- Dataset records -

╭──

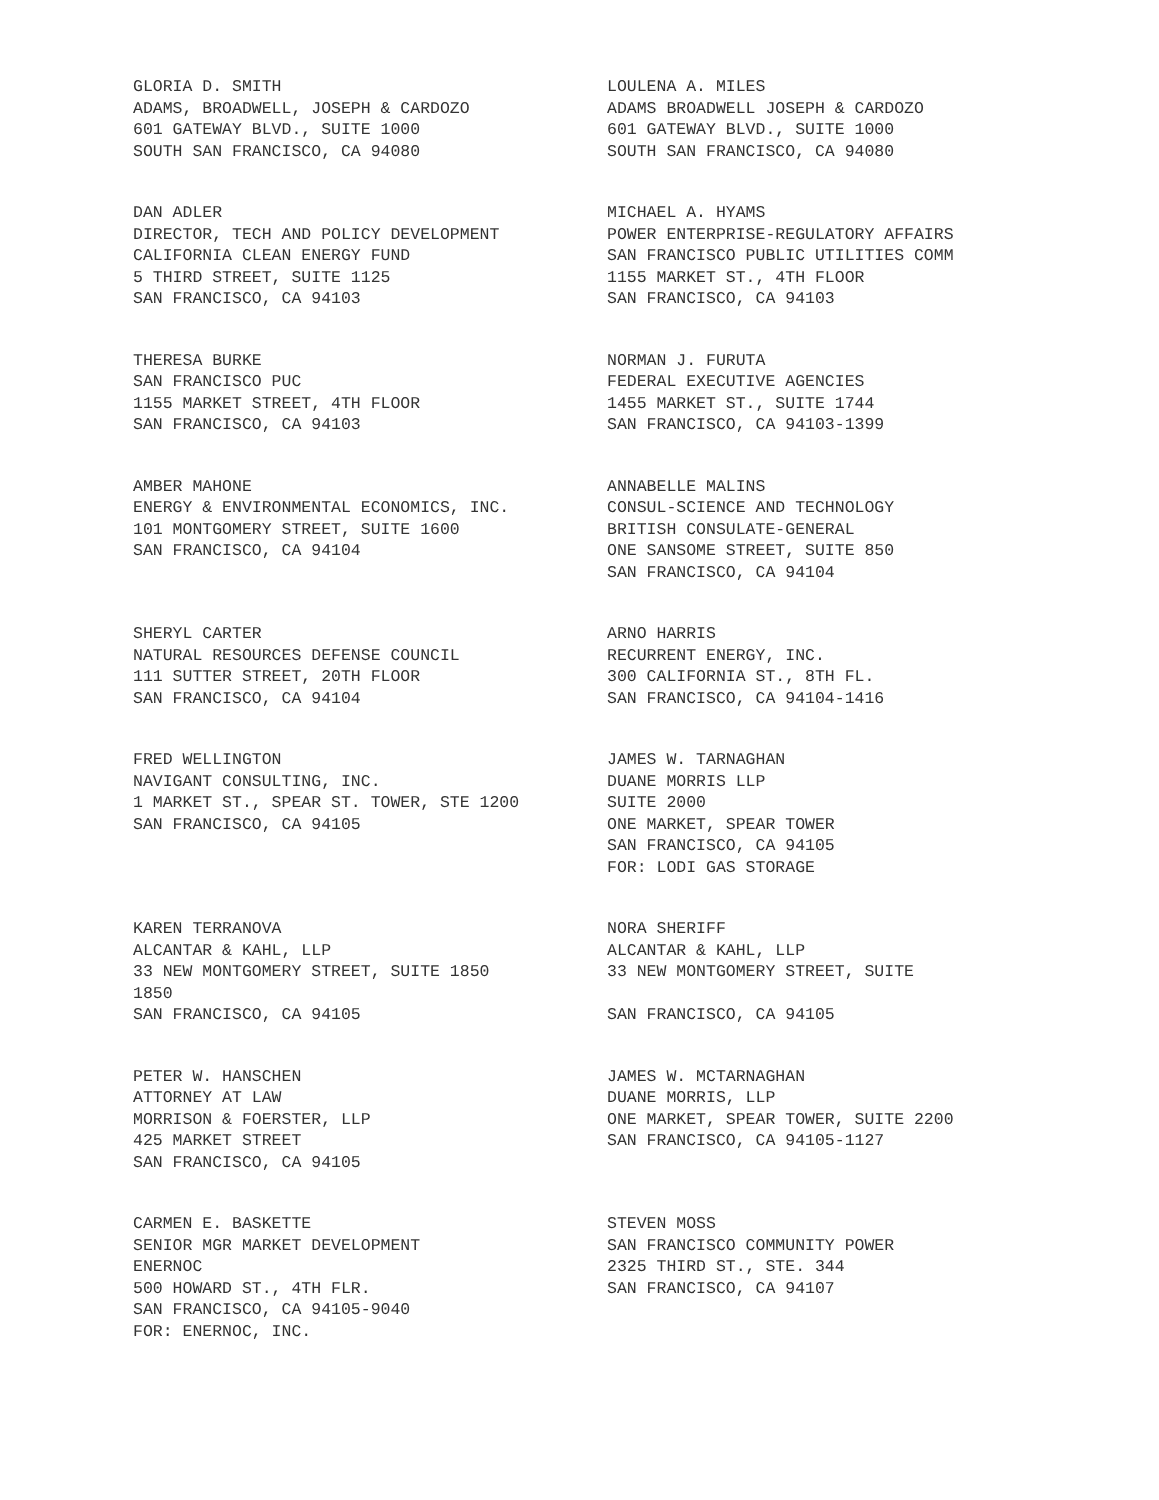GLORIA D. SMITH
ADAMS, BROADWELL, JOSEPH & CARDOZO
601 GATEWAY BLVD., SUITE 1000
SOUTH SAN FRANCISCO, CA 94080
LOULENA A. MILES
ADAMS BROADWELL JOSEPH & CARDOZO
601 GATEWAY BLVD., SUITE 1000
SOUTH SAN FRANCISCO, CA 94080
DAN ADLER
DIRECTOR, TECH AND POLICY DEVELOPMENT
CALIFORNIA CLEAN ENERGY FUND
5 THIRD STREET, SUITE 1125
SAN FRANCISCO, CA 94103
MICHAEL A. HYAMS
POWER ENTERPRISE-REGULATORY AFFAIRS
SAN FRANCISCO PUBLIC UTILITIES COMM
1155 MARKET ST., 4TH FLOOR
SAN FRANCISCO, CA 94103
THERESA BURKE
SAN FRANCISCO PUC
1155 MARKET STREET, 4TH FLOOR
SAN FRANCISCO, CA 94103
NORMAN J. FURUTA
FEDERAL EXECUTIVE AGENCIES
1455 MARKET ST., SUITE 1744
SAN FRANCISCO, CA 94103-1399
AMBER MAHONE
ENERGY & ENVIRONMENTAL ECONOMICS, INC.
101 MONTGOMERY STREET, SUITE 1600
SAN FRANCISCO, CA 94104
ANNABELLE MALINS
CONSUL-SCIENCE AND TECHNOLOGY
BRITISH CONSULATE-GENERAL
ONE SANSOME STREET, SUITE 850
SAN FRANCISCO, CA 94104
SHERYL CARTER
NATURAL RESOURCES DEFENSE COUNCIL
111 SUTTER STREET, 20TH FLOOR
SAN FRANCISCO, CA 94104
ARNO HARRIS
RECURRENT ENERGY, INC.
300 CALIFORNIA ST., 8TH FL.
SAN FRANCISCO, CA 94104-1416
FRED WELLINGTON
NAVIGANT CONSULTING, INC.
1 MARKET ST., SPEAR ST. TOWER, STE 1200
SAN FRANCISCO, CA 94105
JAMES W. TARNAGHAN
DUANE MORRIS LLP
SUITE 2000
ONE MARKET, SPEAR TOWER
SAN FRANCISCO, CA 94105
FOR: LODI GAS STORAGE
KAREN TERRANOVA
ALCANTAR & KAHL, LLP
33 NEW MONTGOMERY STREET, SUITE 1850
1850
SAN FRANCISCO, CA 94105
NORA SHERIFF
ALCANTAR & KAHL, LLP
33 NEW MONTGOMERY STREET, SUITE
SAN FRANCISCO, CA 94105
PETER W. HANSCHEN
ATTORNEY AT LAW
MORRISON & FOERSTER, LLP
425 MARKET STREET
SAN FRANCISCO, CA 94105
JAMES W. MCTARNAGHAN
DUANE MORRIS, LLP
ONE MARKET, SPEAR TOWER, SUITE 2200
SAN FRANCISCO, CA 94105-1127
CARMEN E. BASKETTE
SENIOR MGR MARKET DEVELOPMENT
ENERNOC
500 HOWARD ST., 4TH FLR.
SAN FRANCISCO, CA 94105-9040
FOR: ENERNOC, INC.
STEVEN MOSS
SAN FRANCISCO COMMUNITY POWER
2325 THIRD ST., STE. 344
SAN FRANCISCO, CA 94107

╰──

- Assigned task -
Among the entries above, the line containing "ONE SANSOME STREET, SUITE 850", the line containing "SAN FRANCISCO, CA 94104-1416", and all lines between them are to be restated word for word; nothing else belongs in the reply.

- Your solution -
ONE SANSOME STREET, SUITE 850
SAN FRANCISCO, CA 94104
SHERYL CARTER
NATURAL RESOURCES DEFENSE COUNCIL
111 SUTTER STREET, 20TH FLOOR
SAN FRANCISCO, CA 94104
ARNO HARRIS
RECURRENT ENERGY, INC.
300 CALIFORNIA ST., 8TH FL.
SAN FRANCISCO, CA 94104-1416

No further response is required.